The insurance and banking industries are saving billions of dollars each year by using data scientists to identify fraud risks. For instance, when a customer applies for a loan, a number of data points are collected about them. This information is processed and compared to known information about previous fraud cases. Almost immediately, the system can advise if this person is a risk.
How to Become a Data Scientist
If you have a logical brain, can wrangle numbers, enjoy working with computers, and have a keen understanding of business, then a role as a data scientist may be your dream job.
The first step is getting a bachelor’s degree in computer science, statistics, or a related field. This degree will equip you with skills in:
- Math, in particular statistics
- Databases, data lakes and distributed storage
- Data cleansing techniques
- Data visualization and reporting skills
A bachelor’s degree gives you entry level knowledge, but as the field grows more qualifications or specialisations will be required. Consider a master’s degree in data or related field, and start drilling down into a specific business domain that interests you.
Once the qualifications are obtained, getting experience in the field of interest is the next step. Healthcare, marketing, government, or business all offer excellent prospects for specialization. While the skills of data scientists can be taught, understanding the relationships between the data and the real life implications takes experience and time spent in the business.
Challenges Facing Data Scientists
Due in part to the fact it is a new industry, data scientists are facing some challenges. It is a male dominated industry, and like many STEM (science, technology, engineering, and mathematics) careers, women sometimes face extra hurdles to enter and maintain their careers. In 2019, only 18 percent of data scientists were women. This lack of diversity is beginning to create problems in the field. Algorithms are created by humans and are susceptible to bias. For instance, in the banking industry, being a solo woman will be a negative against them in getting a loan. However, data shows that women are better than men in paying off loans. Banks may be missing out on their best customers, and women missing out on financial security and independence. Having a diverse workforce will help to combat these errors and bias.
Because it is a new industry, it is also struggling with a consistent vocabulary and standards of practice. It is expected that standards need to come as a consensus between stakeholders, data scientists themselves, and legislators, but none have been formed as of yet.
There is also a push for explainable AI that can be interpreted easily. Thought leaders feel that predictions shouldn’t just be a figure drawn from thin air, but rather you should be able to trace and easily explain the logic behind the machine learning models.
Current Outlook for Data Scientists
Like most STEM careers, data scientists are highly sought after and valued employees. Currently, there is a shortage of qualified data scientists with appropriate analytical skills.

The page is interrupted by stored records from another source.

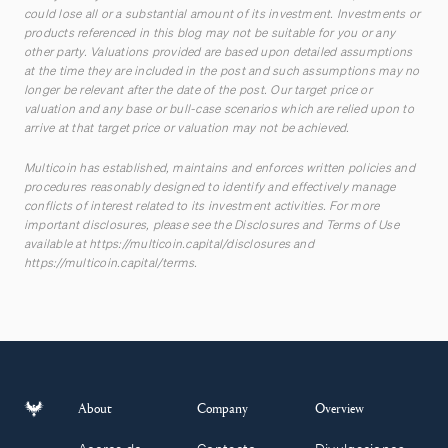
could lose all or a substantial amount of its investment. Investments or
products referenced in this blog may not be suitable for you or any
other party. Valuations provided are based upon detailed assumptions
at the time they are included in the post and such assumptions may no
longer be relevant after the date of the post. Our target price or
valuation and any base or bull-case scenarios which are relied upon to
arrive at that target price or valuation may not be achieved.
Multicoin has established, maintains and enforces written policies and
procedures reasonably designed to identify and effectively manage
conflicts of interest related to its investment activities. For more
important disclosures, please see the Disclosures and Terms of Use
available at
https://multicoin.capital/disclosures
and
https://multicoin.capital/terms
.
About
Company
Overview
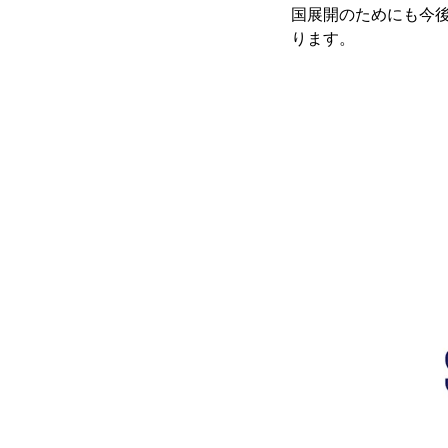
国展開のためにも今
ります。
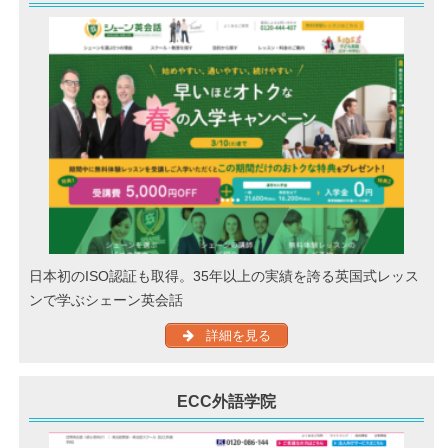
日本初のISO認証も取得。35年以上の実績を誇る英国式レッス
ンで学ぶシェーン英会話
詳細を見る
ECC外語学院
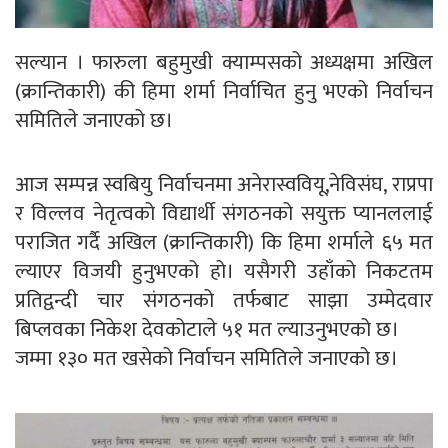
सल्यान । फारुला बहुमुखी क्याम्पसको अध्यक्षमा अखिल
(क्रान्तिकारी) की हिमा शर्मा निर्वाचित हुनु भएको निर्वाचन
समितिले जनाएको छ।
आज सम्पन्न स्वबियु निर्वाचनमा अनेरास्ववियू,नेविसंघ, राप्रपा
र विल्लव नेतृत्वको विद्यार्थी संगठनको सयुक्त प्यानललाई
पराजित गर्दै अखिल (क्रान्तिकारी) कि हिमा शर्माले ६५ मत
ल्याएर विजयी हुनुभएको हो। यसैगरी उहाँको निकटतम
प्रतिद्वन्दी चार संगठनको तर्फबाट साझा उम्मेदवार
बिप्लवका निकेश देवकोटाले ५१ मत ल्याउनुभएको छ।
जम्मा १३० मत खसेको निर्वाचन समितिले जनाएको छ।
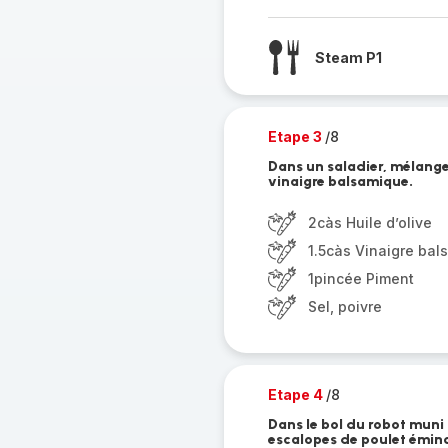
Steam P1
Etape 3
/8
Dans un saladier, mélangez l
vinaigre balsamique.
2càs Huile d’olive
1.5càs Vinaigre ba
1pincée Piment
Sel, poivre
Etape 4
/8
Dans le bol du robot muni 
escalopes de poulet émincé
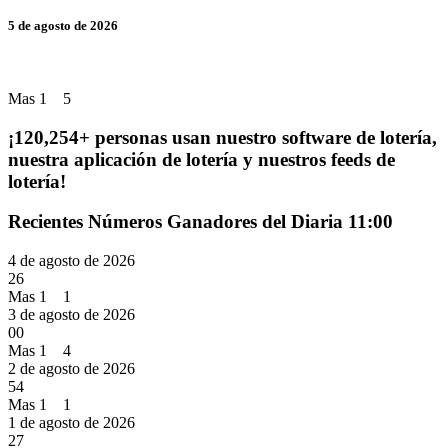
5 de agosto de 2026
Mas 1 5
¡120,254+ personas usan nuestro software de lotería,
nuestra aplicación de lotería y nuestros feeds de
lotería!
Recientes Números Ganadores del Diaria 11:00
4 de agosto de 2026
26
Mas 1 1
3 de agosto de 2026
00
Mas 1 4
2 de agosto de 2026
54
Mas 1 1
1 de agosto de 2026
27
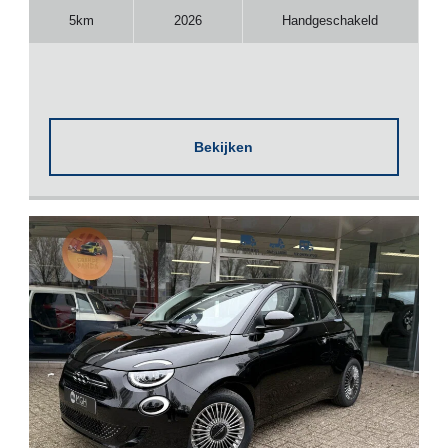
5km
2026
Handgeschakeld
Bekijken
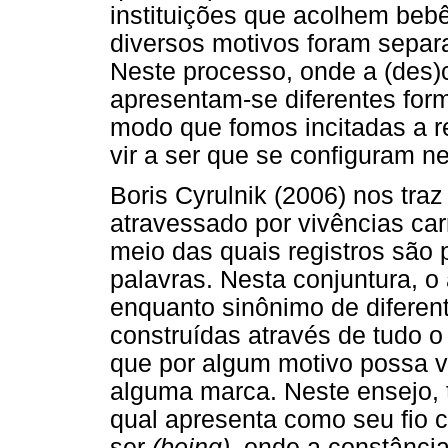
instituições que acolhem bebê
diversos motivos foram separ
Neste processo, onde a (des)c
apresentam-se diferentes for
modo que fomos incitadas a re
vir a ser que se configuram ne
Boris Cyrulnik (2006) nos tra
atravessado por vivências car
meio das quais registros são
palavras. Nesta conjuntura, o
enquanto sinônimo de difere
construídas através de tudo 
que por algum motivo possa vi
alguma marca. Neste ensejo, t
qual apresenta como seu fio c
ser
(being)
, onde a constânci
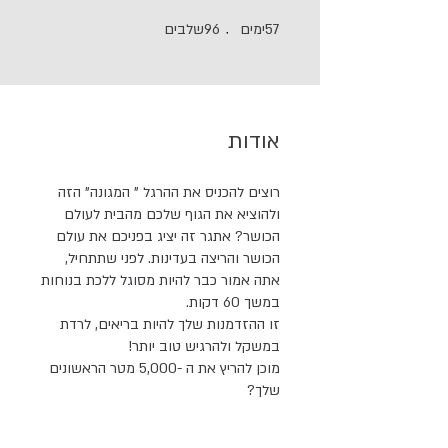
57 ימים
96 שלבים
57
ימים
96
שלבים
אודות
רוצים להכניס את ההרגל " המגונה" הזה
ולהוציא את הגוף שלכם מהבית לעולם
הכושר? אתגר זה יציג בפניכם את עולם
הכושר והריצה בעדינות. לפני שתתחיל,
אתה אמור כבר להיות מסוגל ללכת בנוחות
זו ההזדמנות שלך להיות בריאים, לרדת
מוכן להריץ את ה -5,000 מטר הראשונים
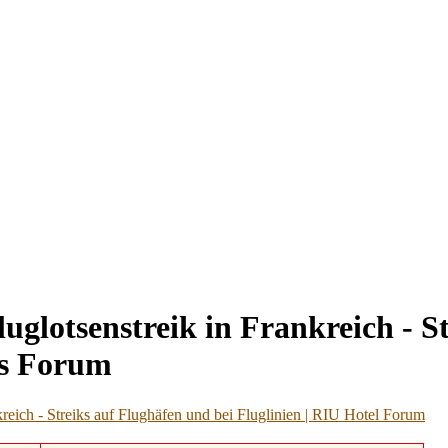
luglotsenstreik in Frankreich - S
ls Forum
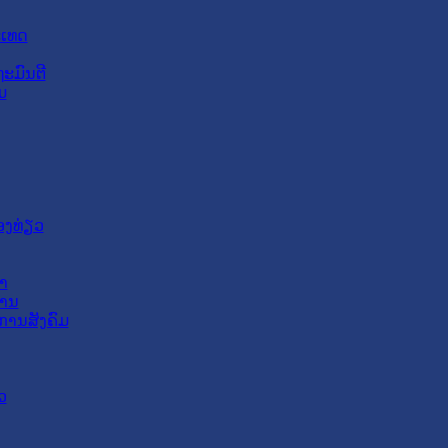
ະເທດ
ະມົນຕີ
ມ
ອງທ່ຽວ
າ
ສານ
ການສັງຄົມ
ວ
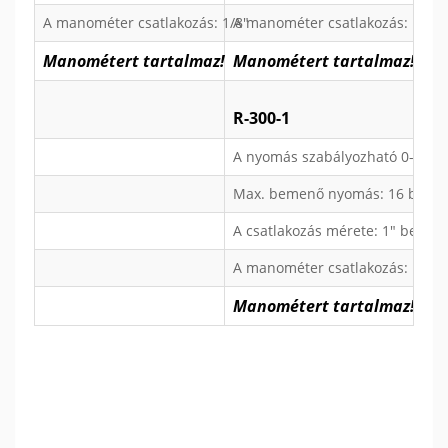
A manométer csatlakozás: 1/8"
A manométer csatlakozás: 1/8"
Manométert tartalmaz!
Manométert tartalmaz!
R-300-1
A nyomás szabályozható 0-12 ba
Max. bemenő nyomás: 16 bar.
A csatlakozás mérete: 1" belső 
A manométer csatlakozás: 1/8"
Manométert tartalmaz!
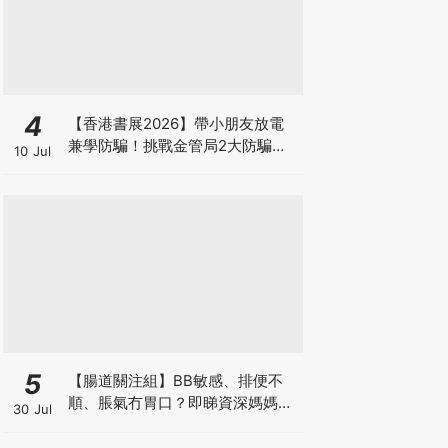
4
【香港書展2026】帶小朋友放電
兼學防騙！挑戰金管局2大防騙遊
10 Jul
戲、贏「嗱喳蕉」購物袋及多款驚
喜紀念品！
5
【腸道關注組】BB敏感、排便不
順、脹氣冇胃口？即睇資深媽媽分
30 Jul
享經驗之談 輕鬆解決湊B煩惱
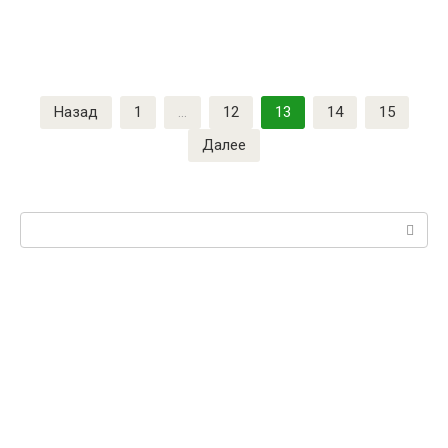
Назад
1
…
12
13
14
15
Далее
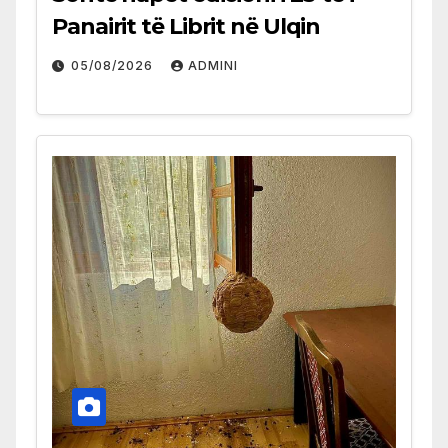
Panairit të Librit në Ulqin
05/08/2026
ADMINI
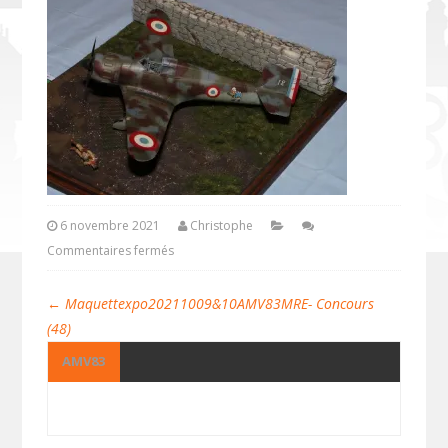
6 novembre 2021
Christophe
Commentaires fermés
←
Maquettexpo20211009&10AMV83MRE- Concours
(48)
AMV83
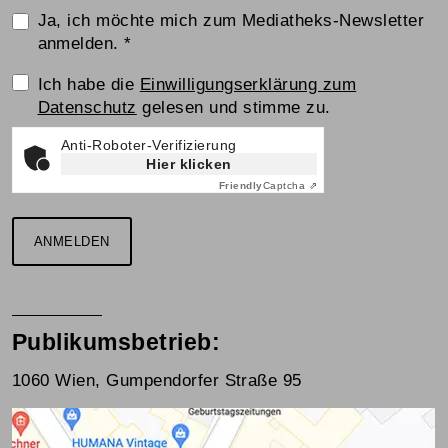
Ja, ich möchte mich zum Mediatheks-Newsletter
anmelden.
*
Einwilligungserklärung
Ich habe die
Einwilligungserklärung zum
Datenschutz
gelesen und stimme zu.
Anti-Roboter-Verifizierung
Hier klicken
Friendly
Captcha ⇗
ANMELDEN
Publikumsbetrieb:
1060 Wien, Gumpendorfer Straße 95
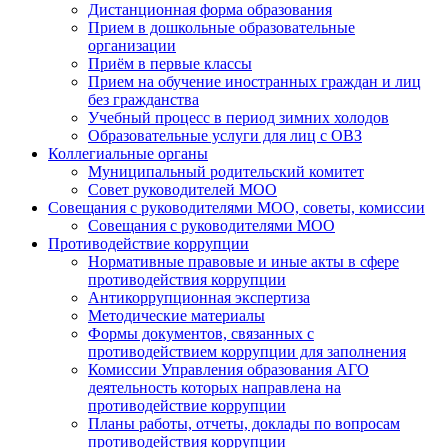
Дистанционная форма образования
Прием в дошкольные образовательные
организации
Приём в первые классы
Прием на обучение иностранных граждан и лиц
без гражданства
Учебный процесс в период зимних холодов
Образовательные услуги для лиц с ОВЗ
Коллегиальные органы
Муниципальный родительский комитет
Совет руководителей МОО
Совещания с руководителями МОО, советы, комиссии
Совещания с руководителями МОО
Противодействие коррупции
Нормативные правовые и иные акты в сфере
противодействия коррупции
Антикоррупционная экспертиза
Методические материалы
Формы документов, связанных с
противодействием коррупции для заполнения
Комиссии Управления образования АГО
деятельность которых направлена на
противодействие коррупции
Планы работы, отчеты, доклады по вопросам
противодействия коррупции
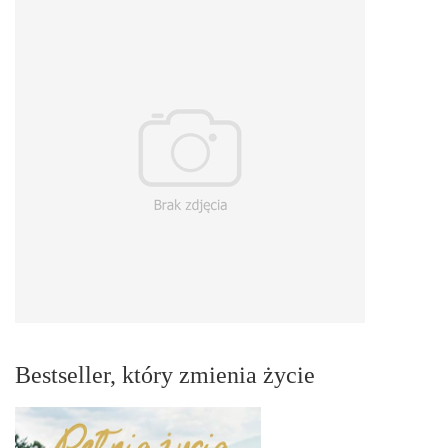
Bestseller, który zmienia życie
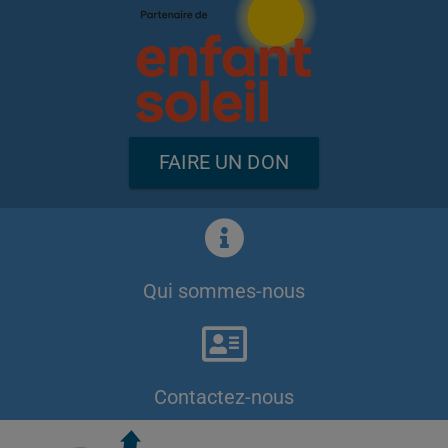
FAIRE UN DON
Qui sommes-nous
Contactez-nous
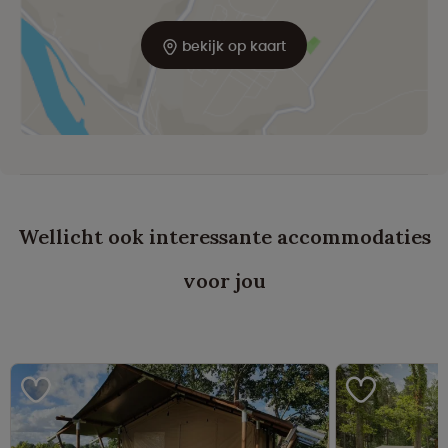
bekijk op kaart
Wellicht ook interessante accommodaties
voor jou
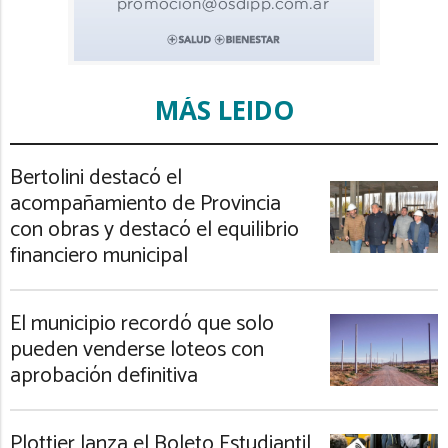
MÁS LEIDO
Bertolini destacó el
acompañamiento de Provincia
con obras y destacó el equilibrio
financiero municipal
El municipio recordó que solo
pueden venderse loteos con
aprobación definitiva
Plottier lanza el Boleto Estudiantil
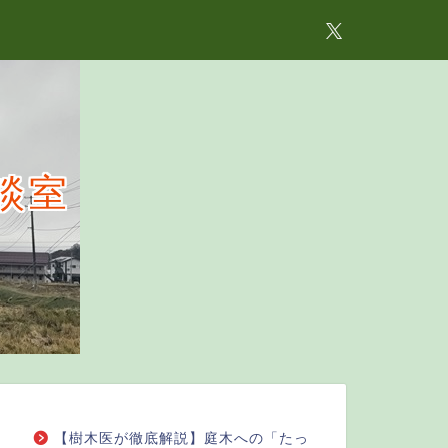
談室
【樹木医が徹底解説】庭木への「たっ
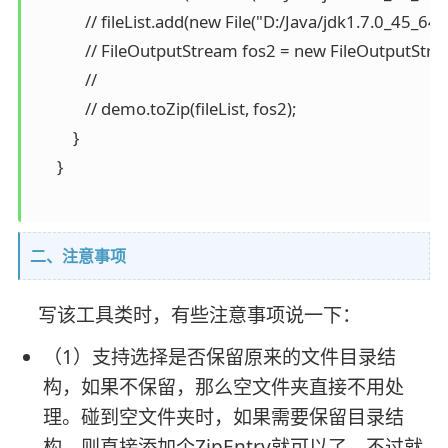
             // fileList.add(new File("D:/Java/jdk1.7.0_45_64b
             // FileOutputStream fos2 = new FileOutputStre
             //

             // demo.toZip(fileList, fos2);

          }

      }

With higher than average salary expectations, a rapidly growing market and increased understanding of their value, the employment options for data scientists are excellent. In 2018, there was a shortage of 151,000 data scientists, making it a secure and growing field.
In particular, people from under-represented groups are being encouraged to enter the field. With some universities offering incentives for these under-represented groups to join data science programs and companies increasingly recognizing that diversity is needed for un-biased outcomes, it’s an attractive and stable employment option.